▶ [TASK] Can you return every line of the data below verbatim, in the same order and with the same line breaks?

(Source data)
%%
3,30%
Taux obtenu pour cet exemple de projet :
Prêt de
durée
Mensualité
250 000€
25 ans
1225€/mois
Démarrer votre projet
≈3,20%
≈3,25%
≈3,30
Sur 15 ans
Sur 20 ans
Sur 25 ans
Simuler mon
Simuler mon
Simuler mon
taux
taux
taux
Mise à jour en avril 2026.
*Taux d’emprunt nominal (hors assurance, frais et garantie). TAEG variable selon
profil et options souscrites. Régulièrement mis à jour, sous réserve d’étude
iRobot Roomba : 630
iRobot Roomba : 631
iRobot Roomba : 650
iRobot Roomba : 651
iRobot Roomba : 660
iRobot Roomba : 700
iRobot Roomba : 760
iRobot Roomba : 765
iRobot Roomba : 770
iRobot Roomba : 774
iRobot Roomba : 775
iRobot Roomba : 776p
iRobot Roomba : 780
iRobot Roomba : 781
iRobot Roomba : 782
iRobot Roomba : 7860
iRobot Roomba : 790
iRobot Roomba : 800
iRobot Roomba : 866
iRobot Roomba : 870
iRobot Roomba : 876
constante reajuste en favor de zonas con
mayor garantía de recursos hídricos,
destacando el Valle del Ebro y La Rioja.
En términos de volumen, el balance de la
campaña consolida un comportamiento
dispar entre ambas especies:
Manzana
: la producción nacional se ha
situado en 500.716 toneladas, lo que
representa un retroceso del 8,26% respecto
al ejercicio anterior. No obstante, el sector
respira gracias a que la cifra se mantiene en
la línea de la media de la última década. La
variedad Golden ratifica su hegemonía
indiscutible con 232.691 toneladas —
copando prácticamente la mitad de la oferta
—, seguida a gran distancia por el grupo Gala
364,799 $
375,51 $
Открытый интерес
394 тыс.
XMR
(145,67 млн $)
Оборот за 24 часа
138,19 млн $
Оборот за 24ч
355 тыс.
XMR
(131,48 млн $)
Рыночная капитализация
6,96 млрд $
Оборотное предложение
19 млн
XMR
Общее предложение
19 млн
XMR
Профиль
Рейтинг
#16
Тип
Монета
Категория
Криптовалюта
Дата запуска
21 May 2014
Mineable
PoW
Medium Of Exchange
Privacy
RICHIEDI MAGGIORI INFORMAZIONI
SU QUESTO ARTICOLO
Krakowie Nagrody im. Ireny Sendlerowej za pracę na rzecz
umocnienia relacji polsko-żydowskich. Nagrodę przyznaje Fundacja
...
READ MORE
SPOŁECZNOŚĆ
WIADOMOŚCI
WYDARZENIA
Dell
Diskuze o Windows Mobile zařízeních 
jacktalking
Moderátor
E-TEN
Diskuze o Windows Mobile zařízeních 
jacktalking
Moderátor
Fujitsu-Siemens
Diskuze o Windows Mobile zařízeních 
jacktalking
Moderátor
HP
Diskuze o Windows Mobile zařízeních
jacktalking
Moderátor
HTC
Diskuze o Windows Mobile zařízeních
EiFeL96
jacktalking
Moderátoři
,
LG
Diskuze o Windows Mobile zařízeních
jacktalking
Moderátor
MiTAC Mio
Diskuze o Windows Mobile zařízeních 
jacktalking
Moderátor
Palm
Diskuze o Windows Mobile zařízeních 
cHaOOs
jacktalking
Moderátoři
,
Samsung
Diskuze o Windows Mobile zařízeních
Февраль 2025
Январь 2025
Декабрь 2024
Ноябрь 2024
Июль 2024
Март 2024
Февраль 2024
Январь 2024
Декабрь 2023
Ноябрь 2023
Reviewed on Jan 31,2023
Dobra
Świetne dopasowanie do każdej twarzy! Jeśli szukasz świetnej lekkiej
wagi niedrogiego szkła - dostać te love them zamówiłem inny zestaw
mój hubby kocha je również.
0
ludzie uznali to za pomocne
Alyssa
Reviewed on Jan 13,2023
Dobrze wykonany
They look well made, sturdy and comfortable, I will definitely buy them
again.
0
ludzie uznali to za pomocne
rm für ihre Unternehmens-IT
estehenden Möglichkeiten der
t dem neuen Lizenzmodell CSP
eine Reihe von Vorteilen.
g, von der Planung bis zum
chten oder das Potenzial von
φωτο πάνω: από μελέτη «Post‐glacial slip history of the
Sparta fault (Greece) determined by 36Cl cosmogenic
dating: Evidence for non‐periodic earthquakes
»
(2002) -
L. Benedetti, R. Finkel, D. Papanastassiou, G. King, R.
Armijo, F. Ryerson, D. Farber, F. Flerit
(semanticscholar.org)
%%
▶ [ANSWER FOR THE TASK]
3,30%
Taux obtenu pour cet exemple de projet :
Prêt de
durée
Mensualité
250 000€
25 ans
1225€/mois
Démarrer votre projet
≈3,20%
≈3,25%
≈3,30
Sur 15 ans
Sur 20 ans
Sur 25 ans
Simuler mon
Simuler mon
Simuler mon
taux
taux
taux
Mise à jour en avril 2026.
*Taux d’emprunt nominal (hors assurance, frais et garantie). TAEG variable selon
profil et options souscrites. Régulièrement mis à jour, sous réserve d’étude
iRobot Roomba : 630
iRobot Roomba : 631
iRobot Roomba : 650
iRobot Roomba : 651
iRobot Roomba : 660
iRobot Roomba : 700
iRobot Roomba : 760
iRobot Roomba : 765
iRobot Roomba : 770
iRobot Roomba : 774
iRobot Roomba : 775
iRobot Roomba : 776p
iRobot Roomba : 780
iRobot Roomba : 781
iRobot Roomba : 782
iRobot Roomba : 7860
iRobot Roomba : 790
iRobot Roomba : 800
iRobot Roomba : 866
iRobot Roomba : 870
iRobot Roomba : 876
constante reajuste en favor de zonas con
mayor garantía de recursos hídricos,
destacando el Valle del Ebro y La Rioja.
En términos de volumen, el balance de la
campaña consolida un comportamiento
dispar entre ambas especies:
Manzana
: la producción nacional se ha
situado en 500.716 toneladas, lo que
representa un retroceso del 8,26% respecto
al ejercicio anterior. No obstante, el sector
respira gracias a que la cifra se mantiene en
la línea de la media de la última década. La
variedad Golden ratifica su hegemonía
indiscutible con 232.691 toneladas —
copando prácticamente la mitad de la oferta
—, seguida a gran distancia por el grupo Gala
364,799 $
375,51 $
Открытый интерес
394 тыс.
XMR
(145,67 млн $)
Оборот за 24 часа
138,19 млн $
Оборот за 24ч
355 тыс.
XMR
(131,48 млн $)
Рыночная капитализация
6,96 млрд $
Оборотное предложение
19 млн
XMR
Общее предложение
19 млн
XMR
Профиль
Рейтинг
#16
Тип
Монета
Категория
Криптовалюта
Дата запуска
21 May 2014
Mineable
PoW
Medium Of Exchange
Privacy
RICHIEDI MAGGIORI INFORMAZIONI
SU QUESTO ARTICOLO
Krakowie Nagrody im. Ireny Sendlerowej za pracę na rzecz
umocnienia relacji polsko-żydowskich. Nagrodę przyznaje Fundacja
...
READ MORE
SPOŁECZNOŚĆ
WIADOMOŚCI
WYDARZENIA
Dell
Diskuze o Windows Mobile zařízeních 
jacktalking
Moderátor
E-TEN
Diskuze o Windows Mobile zařízeních 
jacktalking
Moderátor
Fujitsu-Siemens
Diskuze o Windows Mobile zařízeních 
jacktalking
Moderátor
HP
Diskuze o Windows Mobile zařízeních
jacktalking
Moderátor
HTC
Diskuze o Windows Mobile zařízeních
EiFeL96
jacktalking
Moderátoři
,
LG
Diskuze o Windows Mobile zařízeních
jacktalking
Moderátor
MiTAC Mio
Diskuze o Windows Mobile zařízeních 
jacktalking
Moderátor
Palm
Diskuze o Windows Mobile zařízeních 
cHaOOs
jacktalking
Moderátoři
,
Samsung
Diskuze o Windows Mobile zařízeních
Февраль 2025
Январь 2025
Декабрь 2024
Ноябрь 2024
Июль 2024
Март 2024
Февраль 2024
Январь 2024
Декабрь 2023
Ноябрь 2023
Reviewed on Jan 31,2023
Dobra
Świetne dopasowanie do każdej twarzy! Jeśli szukasz świetnej lekkiej
wagi niedrogiego szkła - dostać te love them zamówiłem inny zestaw
mój hubby kocha je również.
0
ludzie uznali to za pomocne
Alyssa
Reviewed on Jan 13,2023
Dobrze wykonany
They look well made, sturdy and comfortable, I will definitely buy them
again.
0
ludzie uznali to za pomocne
rm für ihre Unternehmens-IT
estehenden Möglichkeiten der
t dem neuen Lizenzmodell CSP
eine Reihe von Vorteilen.
g, von der Planung bis zum
chten oder das Potenzial von
φωτο πάνω: από μελέτη «Post‐glacial slip history of the
Sparta fault (Greece) determined by 36Cl cosmogenic
dating: Evidence for non‐periodic earthquakes
»
(2002) -
L. Benedetti, R. Finkel, D. Papanastassiou, G. King, R.
Armijo, F. Ryerson, D. Farber, F. Flerit
(semanticscholar.org)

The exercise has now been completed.